The spot-kick horrors were soon put into perspective by Rafferty’s injuries. She suffered her second ACL injury in her first game back for Chelsea after the World Cup. She battled back to playing, but had neither recovered match fitness nor her best form when she dd it again. This time she admits she wondered whether it was worth carrying on, not least when Trevor, her golden labrador puppy, sent her flying.

Rafferty was home alone, unable to go on a pre-booked holiday with her parents because of her post-op recuperation. “I got up to go to the kitchen and Trevor, who was big and boisterous, sent me flying. He  knocked a crutch over and I fell backwards on my bum.” Rafferty can laugh about it now, but at the time, she admitted, “I sat on the floor and had a little cry.”

It was almost the last straw: “A month after the operation I’d had enough. I decided to quit. The Euros [Women’s European Championships 2013] were on and I didn’t want to be around to see it so I went off to America on my own. I was able to walk, but not yet run.

“Being away in the sunshine took my mind off it, but also made me realise I really need football in my life. I try not to let it be my identity, but ultimately I love to do it. My mum would say, “it’s only a game, what are you crying about?” She was trying to help but I was, ‘OK mum, but until now it has been my whole life and when you can’t do something you love it is hard to take’.

“I got over my self-pity but it gets harder to come back [from injury]. I recovered from the ACL in normal time, but I had niggling injuries. It is not just about fitness, it is reading the game, spatial awareness. When I first came back I thought to myself ‘I’m not sure I will be the player I was’.”

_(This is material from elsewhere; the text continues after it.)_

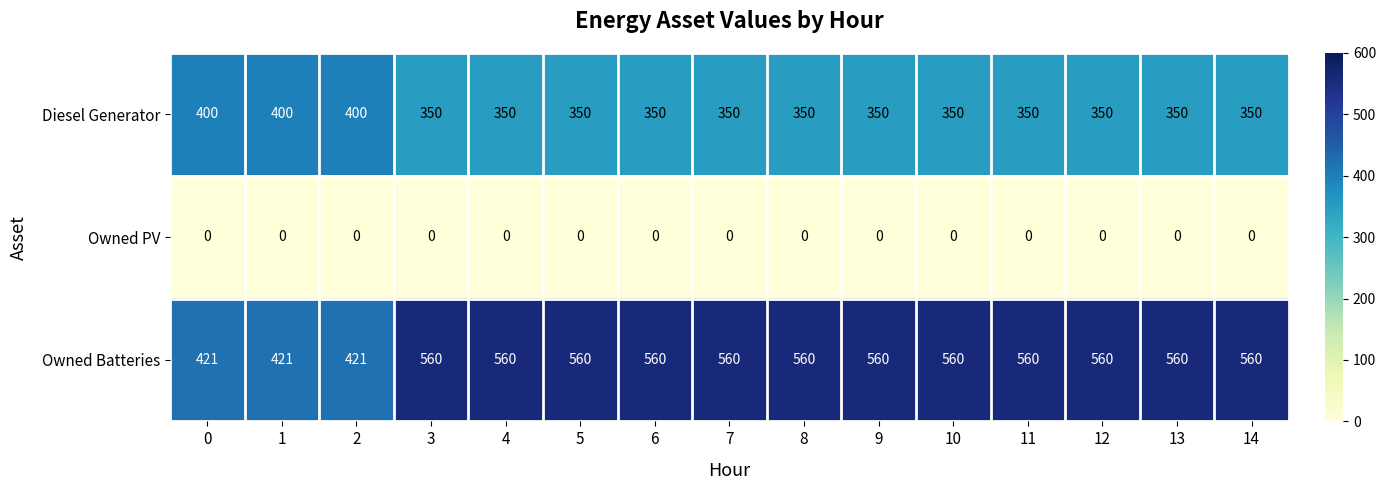

What is the spread (max minus min) of values at 10?

560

As a result Rafferty only contributed fitfully to Chelsea’s FA Women Super League campaign last year, held back by manager Emma Hayes who wanted to ensure this time Rafferty - ‘the best left-back in the country’, in her estimation - got fully fit. It was frustrating for the club’s longest-serving player as Chelsea blew the title on the final day, but she has been a fixture this season as Chelsea have taken an early season lead.

The one slim consolation to being injured was that, unlike most of her playing peers, Rafferty was able to use her enforced break from playing to progress her career. A chance meeting (at football, obviously) enabled her to put her economics degree to use at Deutsche Bank where she is now an analyst. Though Chelsea are now full-time Rafferty, with understanding from her dual employers, maintains both careers.

She is, though, hoping to be asking for six weeks off from Deutsche Bank this summer, to go to Canada with England. There is unfinished business to be concluded.